We’ve lived in our current home for over 9 years. It’s the house that became our home. It’s about the carport renovation, the new swanky patio where we’ve entertained a LOT, the new stairs which converted our home into a safe place instead of a rollercoaster death trap. It’s where my husband proposed to me. (on the old death trap staircase) It’s where we arrived the day after our wedding amped but tired to open pressies. It’s been the place that’s kept us safe, warm and sheltered.
The stories those four walls could tell are countless. The arguments about money for ivf, the ensconcement after too many failed treatments. The place where we celebrated our eventual pregnancy success and the place that we brought our son home to. It’s where we’ve seen our bug grow from baby to big boy. Where we’ve danced manically, laughed our heads off. Where we’ve cried – from sadness and joy. It’s where I grieved in my husband’s arms when my Dad passed away.

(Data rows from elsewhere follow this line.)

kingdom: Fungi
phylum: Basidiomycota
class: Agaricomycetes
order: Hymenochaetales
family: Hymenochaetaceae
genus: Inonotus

This house – our HOME is the place we’ve made and created some of the worst and some of the best memories of our life together.

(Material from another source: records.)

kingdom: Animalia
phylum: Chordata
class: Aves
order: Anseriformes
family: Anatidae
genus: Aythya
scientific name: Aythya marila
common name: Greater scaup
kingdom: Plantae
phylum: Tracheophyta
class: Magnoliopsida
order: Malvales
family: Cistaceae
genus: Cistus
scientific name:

I know that there will be special times in our new house. That there will be challenges we have to face together there and as we grow to know our new home, that new memories will be created. But I am sad to be leaving our current home. I think I’ll probably have a quiet moment next week when it’s all empty and say a prayer for the family who will be taking ownership of “our place”.
I can only hope and pray that they have as blessed a time in that house as we have.